Thursday 19 December 2013

Bitches, besties and the female clique



When I was a teenager, I was one of the Sydenham Six. While the label would be more fitting for a band of fugitives than a collective of girls from the same school, the meaning it imparted was nonetheless immediate: we were a clique. 

 We didn’t give ourselves this rather unflattering title, but were branded for our coexistence by the boys from a nearby school, where we did a lot of hanging out together. In fact there were more than just six of us, but I suppose six was an easier number to convene than eight or ten, and so this may have been the amount most commonly found in one place at any one time. 

We were very often at each others’ houses, and favoured the homes of those with more permissive parents who didn’t rise to the evidential smell of cigarette smoke, or enforce strict night time curfews. We would gather before school, after school, occasionally skive together, and then reconvene for social gatherings at weekends. Even the teachers referred to us as ‘the gang’. 

During the ‘80s, we styled ourselves in the image of the Gatecrasher Ball, although we were far from regulars at these debauched toffs’ parties. We’d either hunt out vintage dresses from second hand shops or spend our savings from Saturday jobs on Laura Ashley ball gowns.  The frocks would be teamed with clumsy DMs and felt brimmed hats, and sometimes unlikely items for effect, such as a father’s paisley dressing gown or grandmother’s dowdy tweed coat. In our pockets would be the qualifying Marlboro Lights or Consulates, and swinging from our hands would pass a bottle of Thunderbird.
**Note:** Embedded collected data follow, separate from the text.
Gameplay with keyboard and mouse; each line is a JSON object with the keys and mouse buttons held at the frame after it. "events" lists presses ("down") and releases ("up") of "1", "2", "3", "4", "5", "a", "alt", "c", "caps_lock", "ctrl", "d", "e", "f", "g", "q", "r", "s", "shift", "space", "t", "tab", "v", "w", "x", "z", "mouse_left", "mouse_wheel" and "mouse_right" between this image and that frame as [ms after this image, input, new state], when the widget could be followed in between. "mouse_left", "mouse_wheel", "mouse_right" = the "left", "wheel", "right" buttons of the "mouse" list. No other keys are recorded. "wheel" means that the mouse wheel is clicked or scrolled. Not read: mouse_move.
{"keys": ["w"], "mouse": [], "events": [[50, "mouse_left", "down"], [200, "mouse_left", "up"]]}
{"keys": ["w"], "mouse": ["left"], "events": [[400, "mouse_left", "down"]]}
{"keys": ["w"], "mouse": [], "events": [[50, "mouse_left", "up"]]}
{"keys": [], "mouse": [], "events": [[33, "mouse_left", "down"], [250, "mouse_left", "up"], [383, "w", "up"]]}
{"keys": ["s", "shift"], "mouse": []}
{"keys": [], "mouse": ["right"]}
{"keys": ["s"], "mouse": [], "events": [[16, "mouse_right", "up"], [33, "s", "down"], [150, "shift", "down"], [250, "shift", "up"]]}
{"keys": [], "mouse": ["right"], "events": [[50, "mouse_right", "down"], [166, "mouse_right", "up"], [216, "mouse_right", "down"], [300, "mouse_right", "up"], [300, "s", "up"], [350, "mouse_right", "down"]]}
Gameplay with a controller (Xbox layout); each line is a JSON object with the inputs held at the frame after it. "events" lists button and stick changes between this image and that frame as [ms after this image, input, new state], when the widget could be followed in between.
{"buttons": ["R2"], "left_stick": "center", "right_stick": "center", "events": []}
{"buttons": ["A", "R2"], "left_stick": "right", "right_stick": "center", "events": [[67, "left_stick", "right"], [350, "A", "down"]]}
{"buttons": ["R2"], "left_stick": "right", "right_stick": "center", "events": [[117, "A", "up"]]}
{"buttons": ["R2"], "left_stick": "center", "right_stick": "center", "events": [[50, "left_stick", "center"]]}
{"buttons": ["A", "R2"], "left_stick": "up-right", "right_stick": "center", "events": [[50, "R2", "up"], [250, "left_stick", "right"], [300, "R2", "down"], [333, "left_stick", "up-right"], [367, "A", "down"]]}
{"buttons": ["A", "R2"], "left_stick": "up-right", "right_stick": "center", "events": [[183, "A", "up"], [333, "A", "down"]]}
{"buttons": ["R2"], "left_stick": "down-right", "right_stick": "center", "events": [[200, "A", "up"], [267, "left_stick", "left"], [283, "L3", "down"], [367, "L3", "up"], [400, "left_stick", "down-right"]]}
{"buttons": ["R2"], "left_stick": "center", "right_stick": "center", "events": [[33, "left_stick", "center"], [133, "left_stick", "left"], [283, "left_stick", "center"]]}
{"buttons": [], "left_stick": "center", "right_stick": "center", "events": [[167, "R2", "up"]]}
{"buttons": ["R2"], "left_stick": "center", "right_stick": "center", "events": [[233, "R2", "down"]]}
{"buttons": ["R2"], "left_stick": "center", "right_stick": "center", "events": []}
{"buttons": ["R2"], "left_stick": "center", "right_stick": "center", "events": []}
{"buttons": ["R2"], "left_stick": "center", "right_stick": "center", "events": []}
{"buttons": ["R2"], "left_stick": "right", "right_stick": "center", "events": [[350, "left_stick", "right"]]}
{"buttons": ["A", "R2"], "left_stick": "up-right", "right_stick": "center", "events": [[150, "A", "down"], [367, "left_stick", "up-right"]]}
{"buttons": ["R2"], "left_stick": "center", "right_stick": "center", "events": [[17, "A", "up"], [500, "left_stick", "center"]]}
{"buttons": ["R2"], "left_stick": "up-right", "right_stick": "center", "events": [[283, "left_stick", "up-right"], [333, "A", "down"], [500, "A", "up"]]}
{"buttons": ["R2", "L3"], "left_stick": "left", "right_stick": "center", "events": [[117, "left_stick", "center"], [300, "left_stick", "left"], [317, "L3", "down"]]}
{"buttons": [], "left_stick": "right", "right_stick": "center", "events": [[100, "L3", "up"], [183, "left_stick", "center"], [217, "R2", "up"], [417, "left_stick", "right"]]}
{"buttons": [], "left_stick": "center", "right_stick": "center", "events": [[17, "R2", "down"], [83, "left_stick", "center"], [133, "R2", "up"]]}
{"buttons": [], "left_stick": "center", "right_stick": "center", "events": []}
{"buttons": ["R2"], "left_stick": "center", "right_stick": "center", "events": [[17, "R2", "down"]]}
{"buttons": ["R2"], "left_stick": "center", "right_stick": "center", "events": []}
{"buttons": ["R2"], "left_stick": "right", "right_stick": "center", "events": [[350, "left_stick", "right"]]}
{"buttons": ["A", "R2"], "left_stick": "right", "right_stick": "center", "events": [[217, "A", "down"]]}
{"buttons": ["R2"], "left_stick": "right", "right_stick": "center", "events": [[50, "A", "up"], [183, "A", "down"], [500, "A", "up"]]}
On the upper decks of London buses, banished from local pubs, on the wrong side of locked park gates after dark, on the banks of the school hockey pitch, we could be found collaborating in minor misdemeanours. 

Belonging to an adolescent, all-female gang was both empowering and destructive. As a group, we were a force to be reckoned with; the whole certainly seemed greater than the sum of its parts. From the inside, we were a supportive sisterhood of young feminists: opinionated girls from an all-girls school, defining, protecting and bolstering each other in our social lives and academic achievements, and commiserating in our failures. We believed in ourselves and, what’s more, we believed in each other. But being so tight came at a price. As part of a whole, each of us had a rather restrictive role to play, a role that was hard to shake. And yes, there was jealousy and there were arguments, a little vying for alpha-supremacy, stealing of boyfriends and clashing of personalities. Some of the women who were once members of our all-girl gang do not remember these years fondly at all. But some of us have maintained an evolving friendship, which still feels terribly fundamental. It’s as though the secrets and intimacies we shared at such a formative time were enough that we could never be strangers. The need for teenage girls to belong seems universal and instinctive, and the bonds forged are not easily forgotten, whether they were cliquey or not. 

Some twenty five years on, I look back and see how the door to our clique was firmly shut. Although we all had friends outside the group and there were members on the periphery who’d join us sometimes, we made ourselves pretty exclusive. It seems strange to me now that I didn’t consider how others may feel left out, maybe want to join the ranks, or perhaps were just struggling to be seen behind our egocentric united front. We weren’t purposely bitchy, but there must have been some who thought we were.

Even in middle age we need go no further than the school gates to come up against the kind of female glass bubbles that wield the power to turn us into outcasts. Only this time, we’re the mothers.

At its best, a close group of female friends provides the kind of solidarity that many dream of: a cooperative network to provide practical and emotional support, and a true sense of belonging – the qualities I hope my daughters’ friendships will hold. But at its worse, a clique is desperately isolating to others. You only have to google ‘cliques’ to see that book stores, discussion forums and psychiatrists couches are awash with women seeking advice on how to cope with the pain of exclusion. A 2003 study by the University of California showed that social exclusion actually activates the same area of the brain that registers physical pain. Rejection hurts.

Five of the Sydenham Six, now in our 40s, meet one evening for a meal at our regular haunt, just up the hill from our old school. It’s a cold, wet, dark weekday.  

‘If I’d planned to meet anyone else this evening, I really couldn’t have been bothered to come out and make conversation,’ one friend confides, ‘But it’s so easy being here with you lot, I almost left my slippers on.’ 

Nowadays, I hang out with my old friends so rarely that it isn’t exclusive of others. When we get together, it still feels like the old gang, and I immensely enjoy the references to shared experiences past, enduring intimacy and sense of belonging. But I have not sought a similar bond with another group of women since I was a teen. There’s a time and a place.

As an adult, I like to choose my friends as individuals. Woe betide that I should become part of something that has the capacity to unwittingly become a monster.